- _STATED GOAL_:
Copy the listing below word for word, from the line with "common name: Small love-grass" through the end of the listing, including both ends. Leave out the pictures.

:::

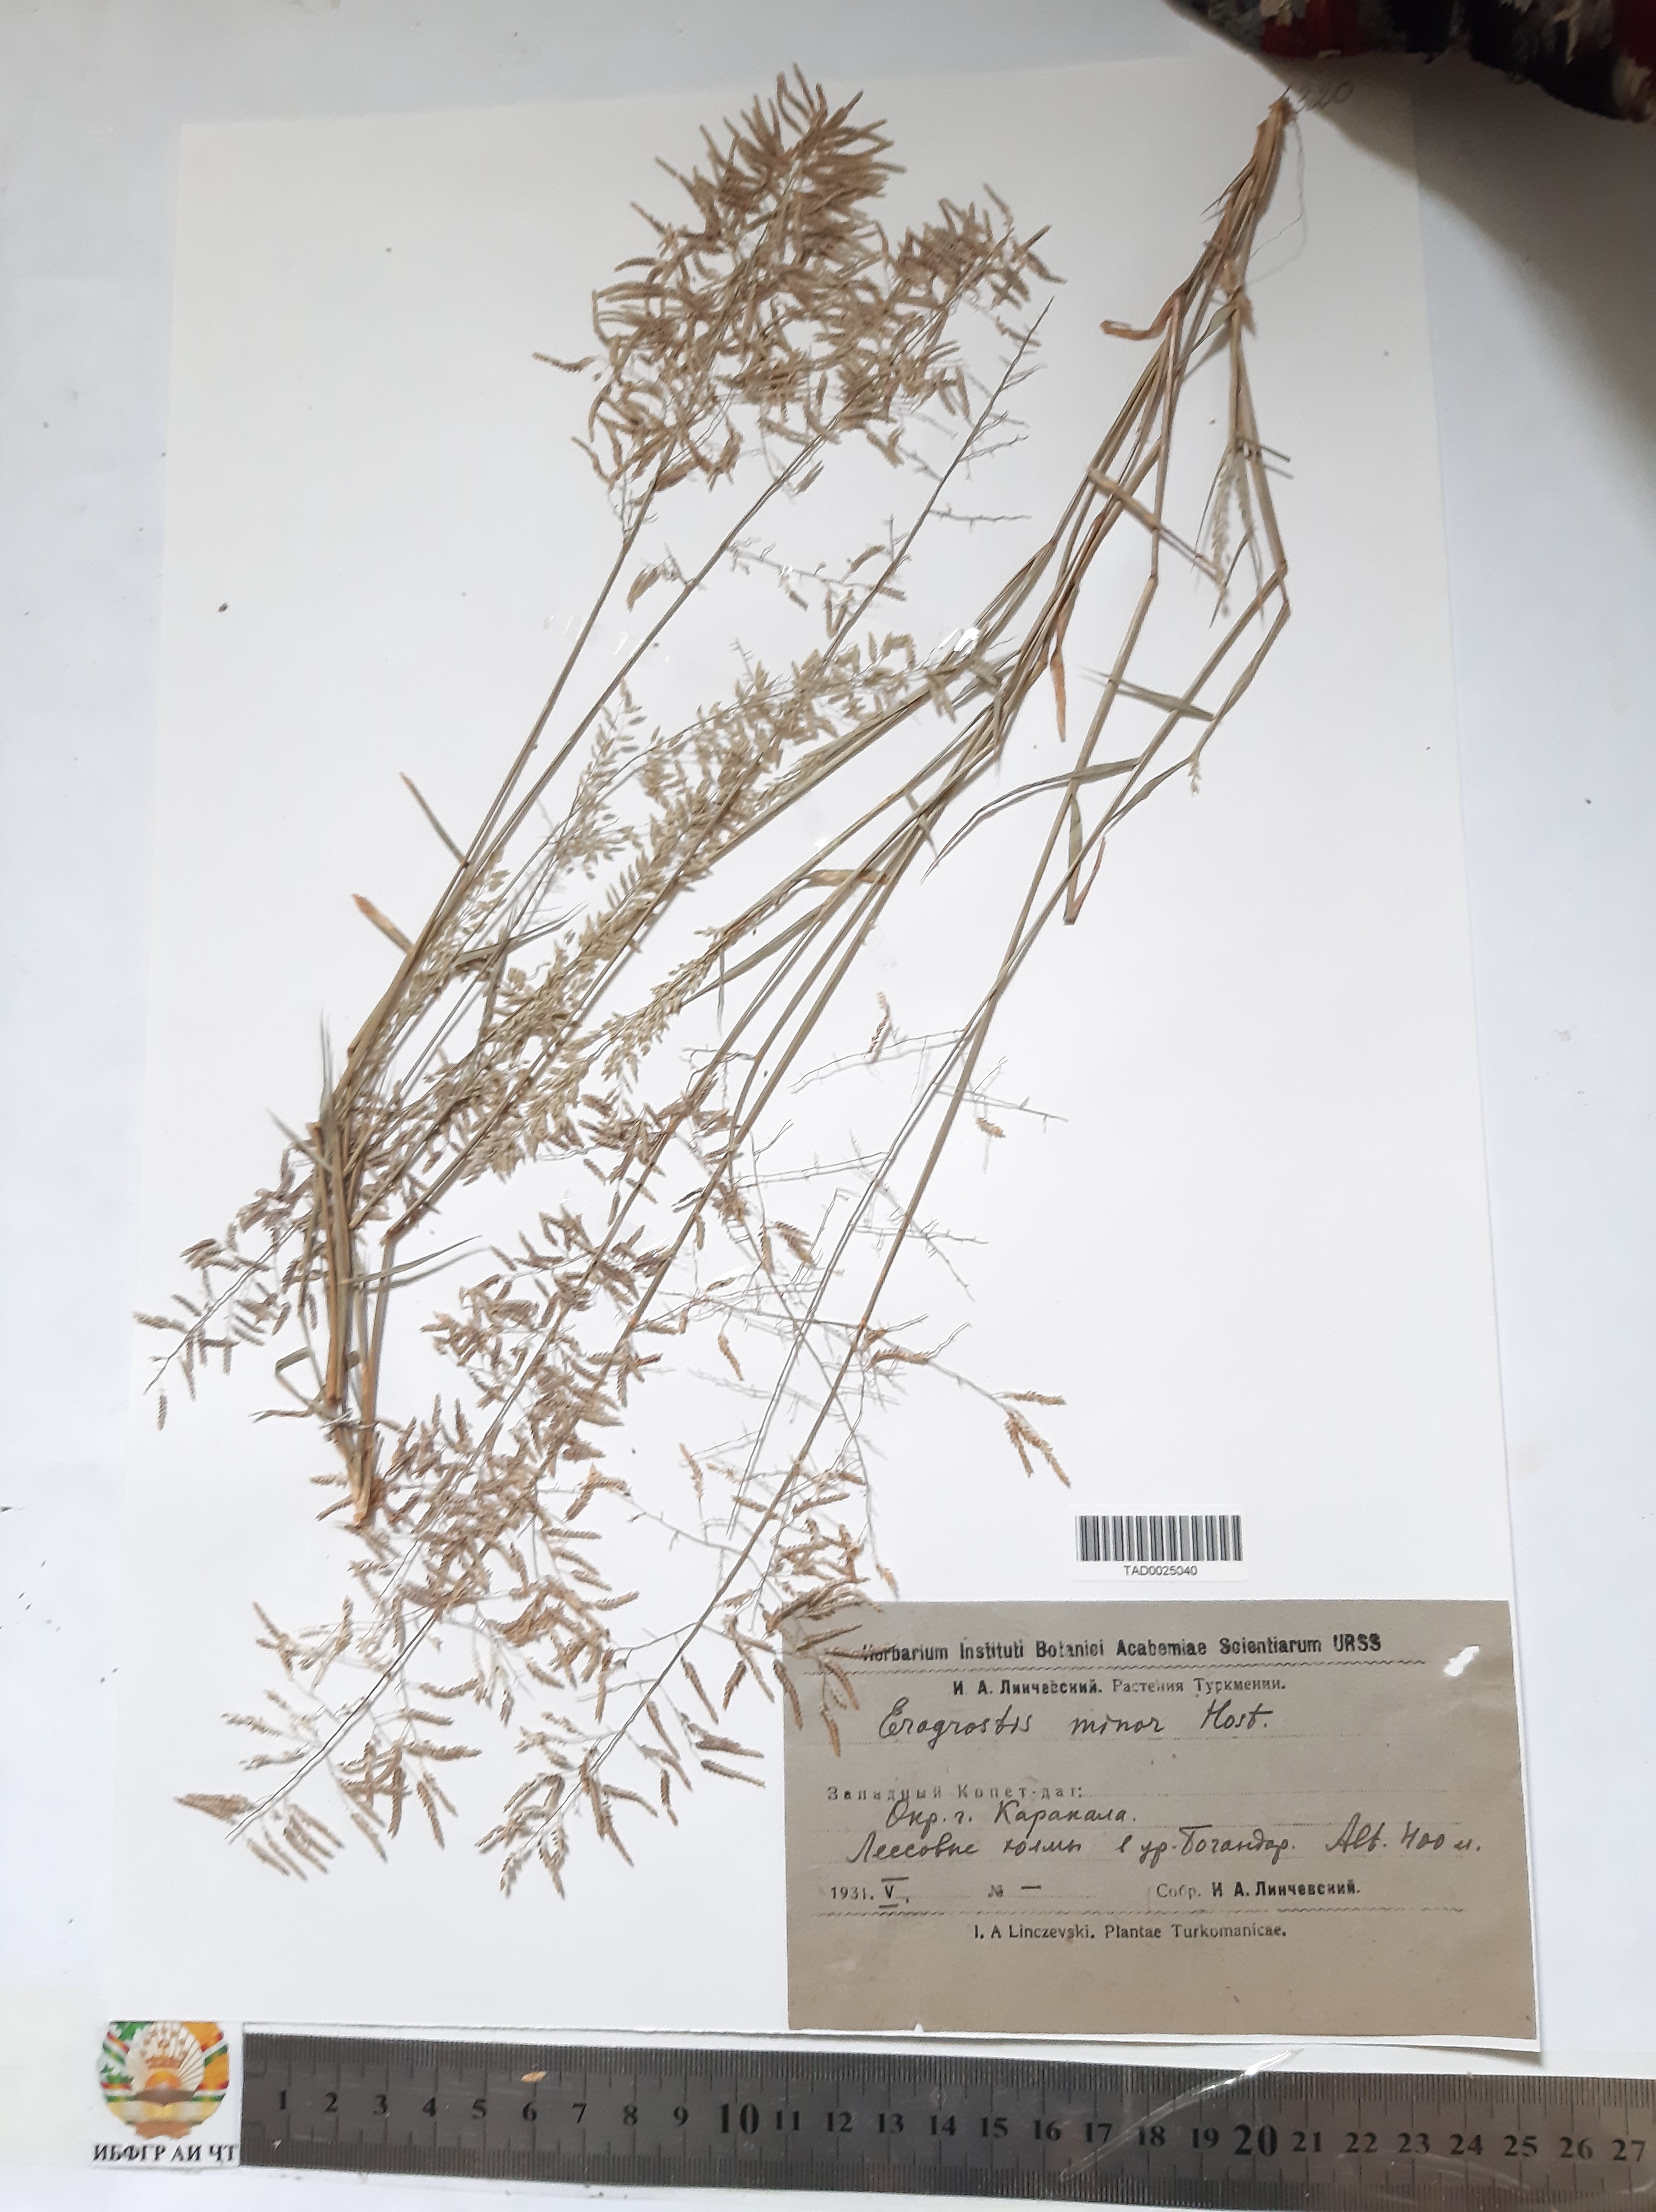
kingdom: Plantae
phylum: Tracheophyta
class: Liliopsida
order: Poales
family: Poaceae
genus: Eragrostis
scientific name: Eragrostis minor
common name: Small love-grass
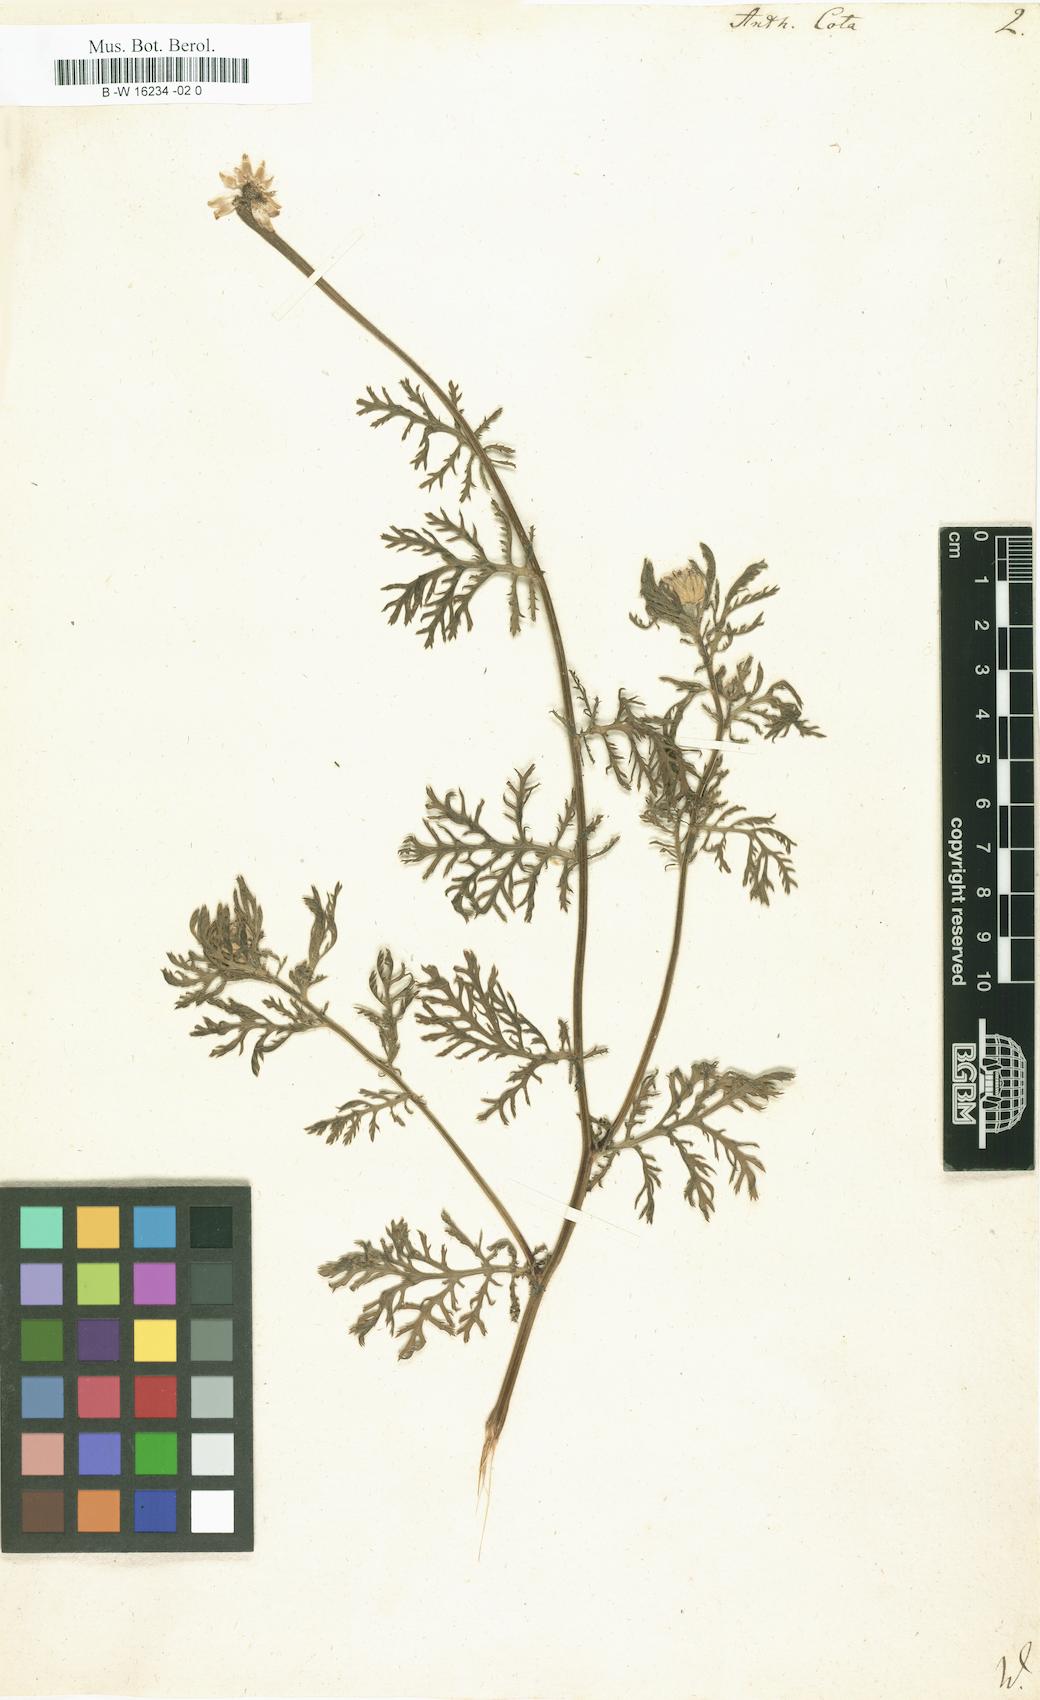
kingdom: Plantae
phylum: Tracheophyta
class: Magnoliopsida
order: Asterales
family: Asteraceae
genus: Cota
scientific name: Cota altissima
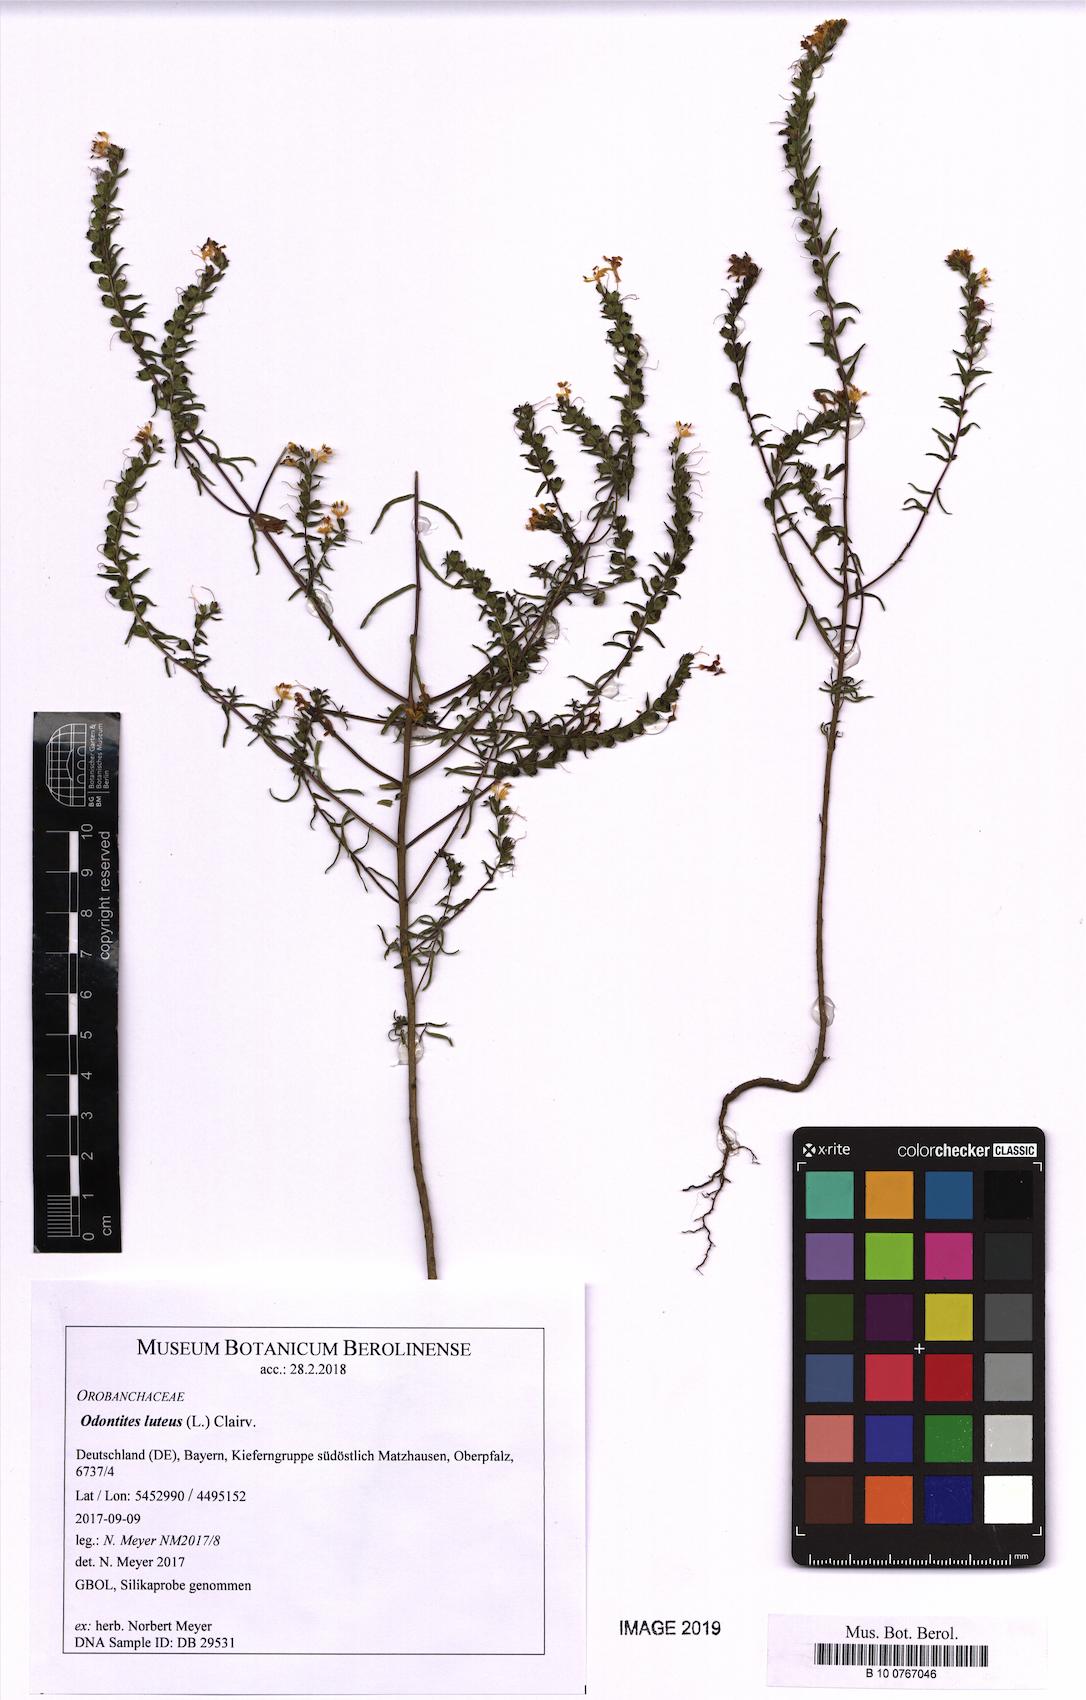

:::

- _RESULT_:
common name: Small love-grass
kingdom: Plantae
phylum: Tracheophyta
class: Magnoliopsida
order: Asterales
family: Asteraceae
genus: Cota
scientific name: Cota altissima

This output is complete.